Abstract

Quantitative studies of ventricular fusion beats were made in 40 patients with Stokes- Adams disease after implantation of electric pacemakers in the left ventricle. The two fusing complexes came from an electric pacemaker and either a second electric pacemaker or a conducted sinoatrial beat. The limit of fusion, that is the maximal time between two fusing complexes, gives a measure of the conduction time and velocity between the two points of initial ventricular depolarization. Conduction between two electric pacemakers and in retrograde direction from an electric pacemaker to the point of entry of a conducted beat was by way of ordinary myocardium; its velocity was about 1 meter per second. Conduction in antegrade direction, on the other hand, was by way of specialized Purkinje tissue; and its velocity was 4.5 to 9 times faster.

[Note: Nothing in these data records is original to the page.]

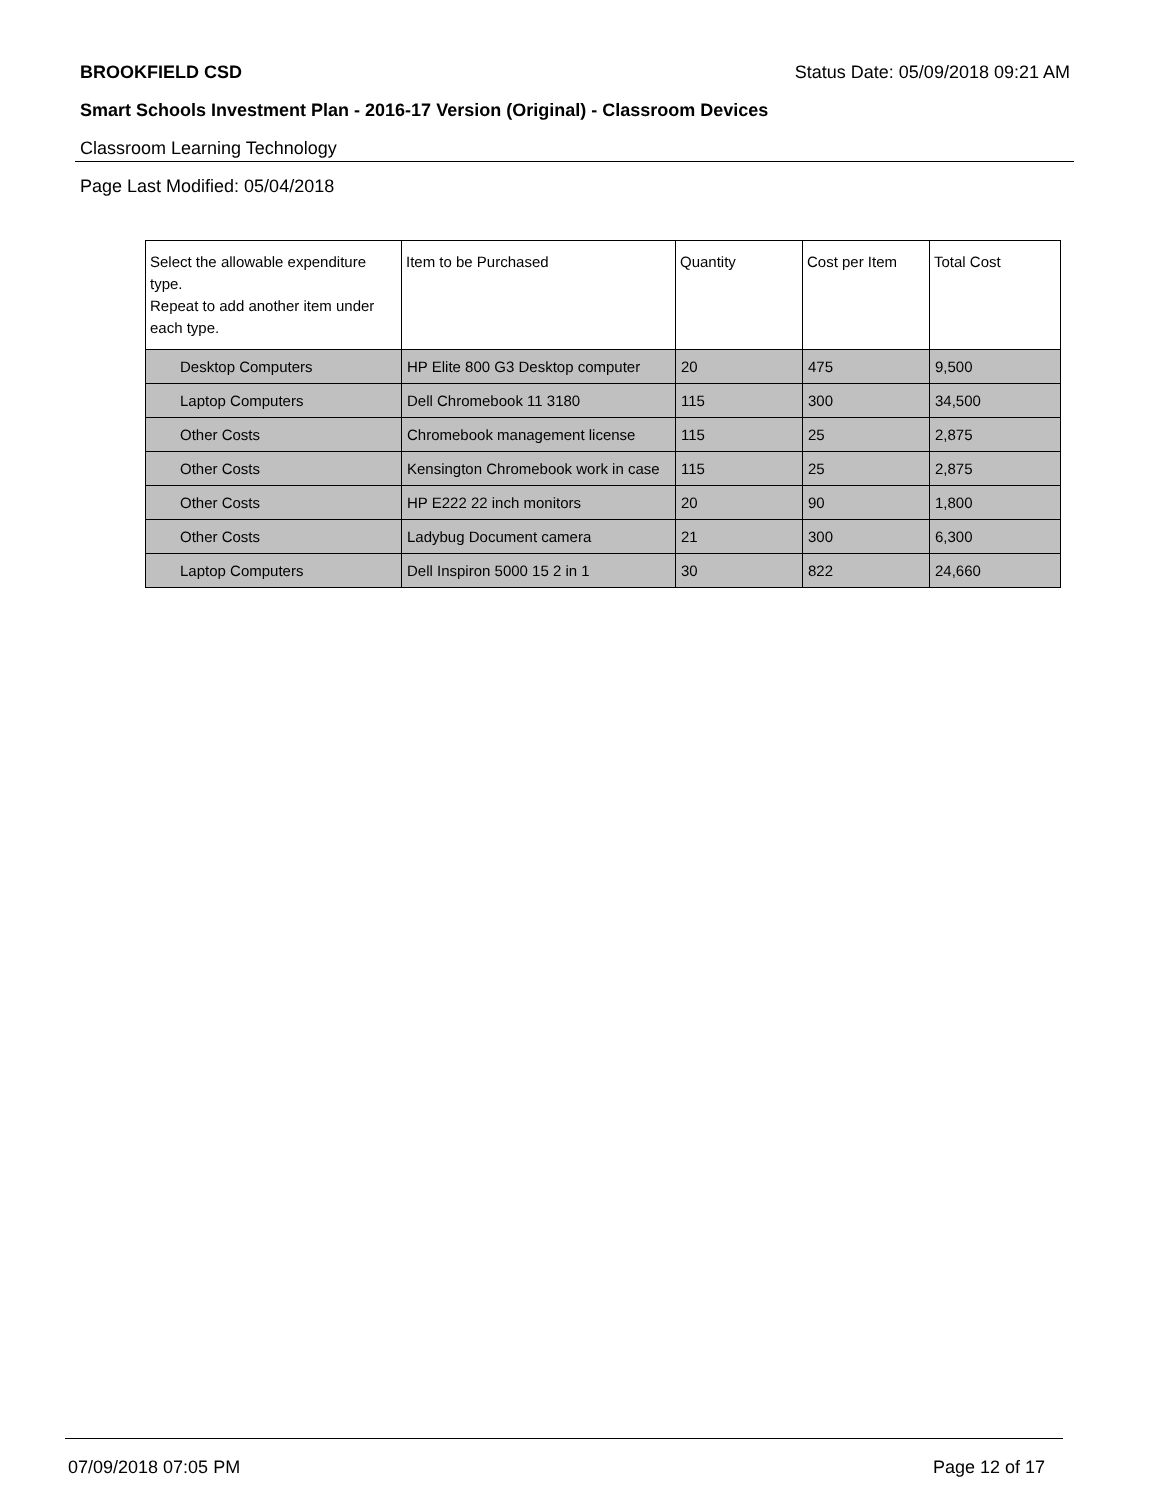BROOKFIELD CSD Status Date: 05/09/2018 09:21 AM
Smart Schools Investment Plan - 2016-17 Version (Original) - Classroom Devices
Classroom Learning Technology
Page Last Modified: 05/04/2018
| Select the allowable expenditure type. Repeat to add another item under each type. | Item to be Purchased | Quantity | Cost per Item | Total Cost |
| --- | --- | --- | --- | --- |
| Desktop Computers | HP Elite 800 G3 Desktop computer | 20 | 475 | 9,500 |
| Laptop Computers | Dell Chromebook 11 3180 | 115 | 300 | 34,500 |
| Other Costs | Chromebook management license | 115 | 25 | 2,875 |
| Other Costs | Kensington Chromebook work in case | 115 | 25 | 2,875 |
| Other Costs | HP E222 22 inch monitors | 20 | 90 | 1,800 |
| Other Costs | Ladybug Document camera | 21 | 300 | 6,300 |
| Laptop Computers | Dell Inspiron 5000 15 2 in 1 | 30 | 822 | 24,660 |
07/09/2018 07:05 PM Page 12 of 17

Variations in conduction times with bundle-branch block support this interpretation: retrograde conduction time did not change; antegrade conduction time was prolonged in left but was usually unchanged in right bundle-branch block. The morphologic similarities of fusion beats in our patients to the features of anomalous AV excitation add strong evidence in man to the previous analogous experimental observations that the WPW complex is a fusion beat. Furthermore, quantitative comparison of WPW and our fusion beats supports the theory that the anomalous excitation in the WPW phenomenon, like the peripherally located artificial stimulus, enters the ventricle peripherally, by way of an accessory AV pathway.